Friday, June 15, 2007

Thank God For Paris Hilton

Thank goodness for Paris Hilton! Now that Hizzonner has re-jugged the simple minded heiress, the news media will have something to keep them out of trouble for the next few weeks or so. Will she go to the bathroom, or will she not? America’s news media await the answer breathlessly.
No, I don’t care. But there is hardly anything that this observer appreciates more than a story, however shallow, that keeps reporters out of trouble.
Summer is the silly season for the American news media. Real news trickles in slowly when school is out and the news media fight boredom with news manufacturing.
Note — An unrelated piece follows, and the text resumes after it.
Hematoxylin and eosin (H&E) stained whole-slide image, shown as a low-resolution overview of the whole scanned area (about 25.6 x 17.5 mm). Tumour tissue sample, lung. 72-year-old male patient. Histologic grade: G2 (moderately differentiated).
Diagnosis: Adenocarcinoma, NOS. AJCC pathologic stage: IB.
This is not new. In the early days of newspapers, publishers would respond to slow news and sluggish sales with “crime waves.” Stories that normally deserved a sentence or two in the police blotter, would suddenly command front page bold type. The editorial page would demand that the mayor and the police chief take action to protect the citizenry from the scourge of gangsters.
The purpose of these crusades was not the illumination of the readership, but to incite the public into a frenzy that would hopefully pull newspapers out their summer sales doldrums.
These newspapers were fortunate that they did not have the blogosphere looking over their shoulders, or they never could have gotten away with these hoaxes. In no time at all, bloggers would have downloaded crime statistics from June and compared them with March, documented an unchanged crime rate, and posted it on their websites. The mainstream press still attempts similar hoaxes today. But the mainstream media are losing control of the news, because they can no longer control information.
A few years ago, a slow summer gave us the “Summer of the Shark.” Sharks were attacking everywhere. Shark attacks were top of the hour news. In the same week shark attacks were the cover story for both Newsweek and Time magazines. Bloggers pointed out that there were no more shark attacks that summer than any other and also pointed out that falling coconuts kill three times as many people annually as sharks.
But if hype were all the news media’s only crime during the slow season, then they wouldn’t constitute a genuine menace. A couple of years ago, the bored news media discovered a dull witted Cindy Sheehan and spent their slow season using her as a sock puppet to ventriloquize their own opinions. They sanitized her rhetoric of its hate and anti-Semitism and created a hero. If the custody fight over Anna Nicole Smith’s baby had played out then, the world would look different today.
One of the great things about Paris Hilton news is that there seems to be something on the menu for everyone. I break it down into three main categories. First there is news for people who want to know about Paris Hilton or who simply love either a train wreck or a good lynching. These voyeurs can find their appetites satiated everywhere. Even the New York Times, which put the news of a foiled terrorist plot at JFK airport on page 37, put Paris Hilton on page 1.
Pop culture celebrity sociologists will don their tweed sport coats, light their pipes, and grimly pontificate about what all the attention paid to Paris Hilton says about the state of our civilization.
And finally there are those who use Paris Hilton news coverage to judge what such attention says about the mainstream news media. No matter what the story, somehow the media will find a way to make it all about themselves.
I fall into a fourth category. I am relieved that the news media have Paris Hilton to obsess on so that they don’t get themselves into any mischief during the slow season.
I did not watch, of course. I respect my brain cells too much. But sources that I consider reliable inform me that when Paris Hilton was hauled back before the judge, television stations suspended regular programming to broadcast live helicopter views of the police car dragging her back to the courthouse. It was a scene reminiscent of the slow motion O. J. Simpson car chase that was carried on every network, with the possible exception of the Weather Channel and maybe the Golf Network.
Journalists are like puppies. If you don't give them chew toys, they'll tear up the furniture.